— STUDY MATERIAL —

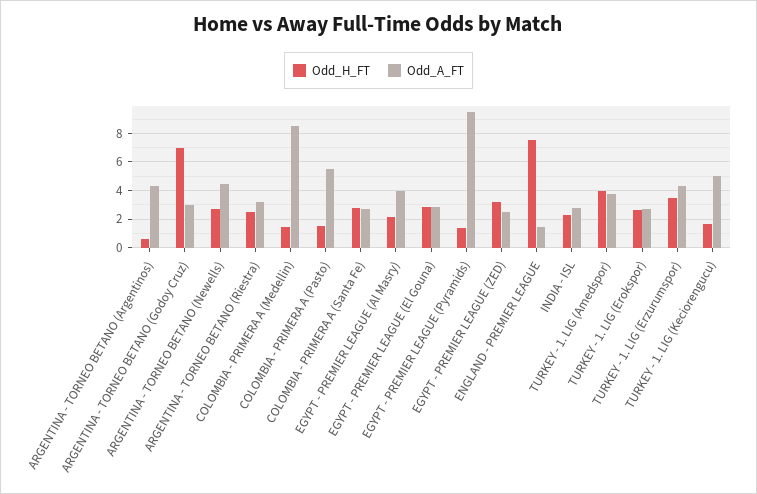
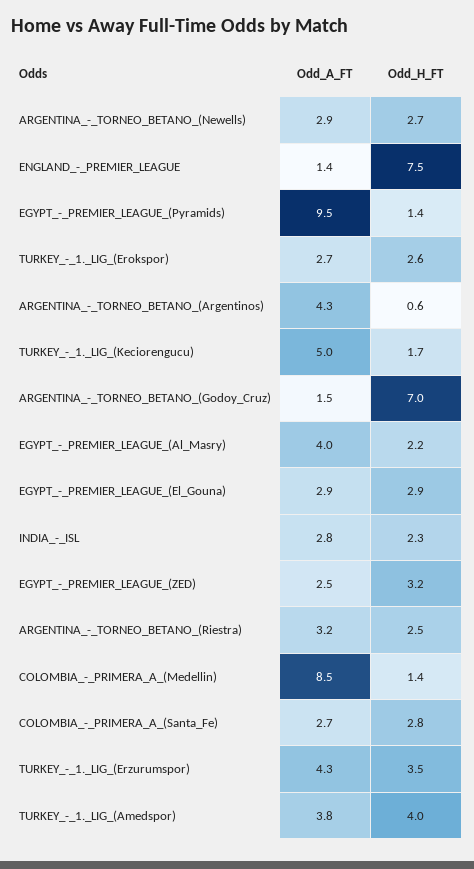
Odd_A_FT, ARGENTINA - TORNEO BETANO (Godoy Cruz): 3 -> 1.5
Odd_A_FT, ARGENTINA - TORNEO BETANO (Newells): 4.5 -> 2.9
Odd_H_FT, COLOMBIA - PRIMERA A (Pasto): 1.5 -> none
Odd_A_FT, COLOMBIA - PRIMERA A (Pasto): 5.5 -> none

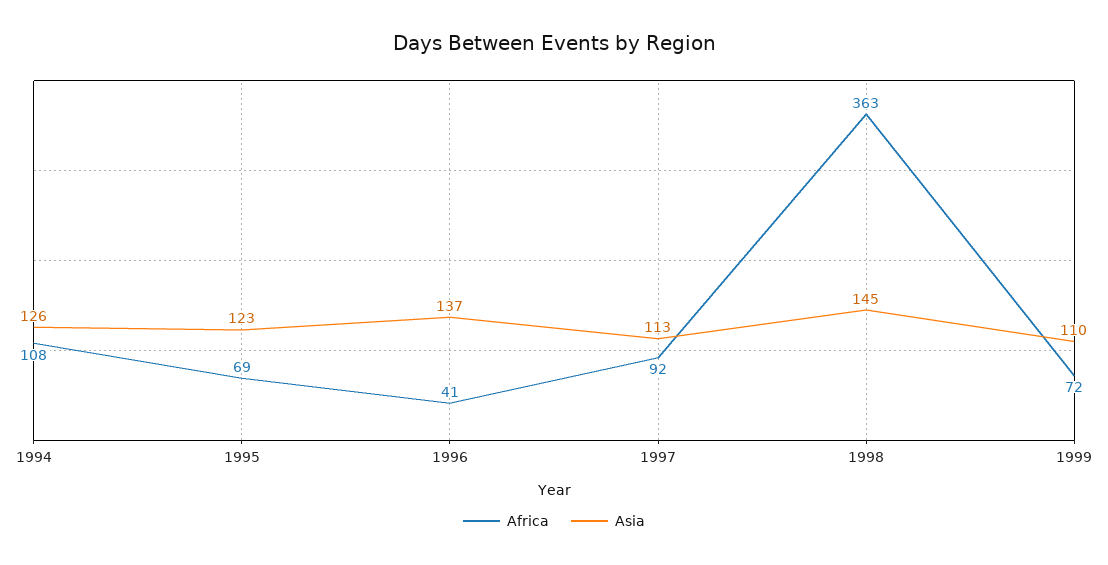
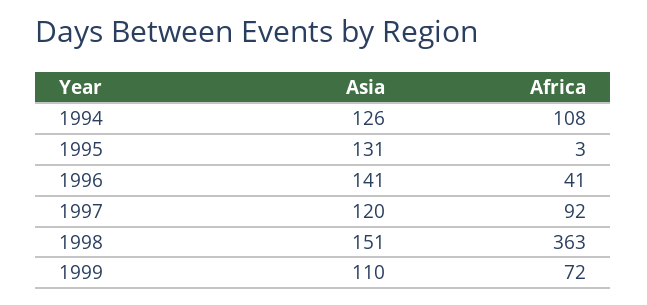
Africa, 1995: 69 -> 3
Asia, 1995: 123 -> 131
Asia, 1996: 137 -> 141
Asia, 1997: 113 -> 120
Asia, 1998: 145 -> 151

— TRY IT —
Reprint the listing above exactly, without images.

— SOLUTION —
Odd_A_FT, ARGENTINA - TORNEO BETANO (Godoy Cruz): 3 -> 1.5
Odd_A_FT, ARGENTINA - TORNEO BETANO (Newells): 4.5 -> 2.9
Odd_H_FT, COLOMBIA - PRIMERA A (Pasto): 1.5 -> none
Odd_A_FT, COLOMBIA - PRIMERA A (Pasto): 5.5 -> none

Africa, 1995: 69 -> 3
Asia, 1995: 123 -> 131
Asia, 1996: 137 -> 141
Asia, 1997: 113 -> 120
Asia, 1998: 145 -> 151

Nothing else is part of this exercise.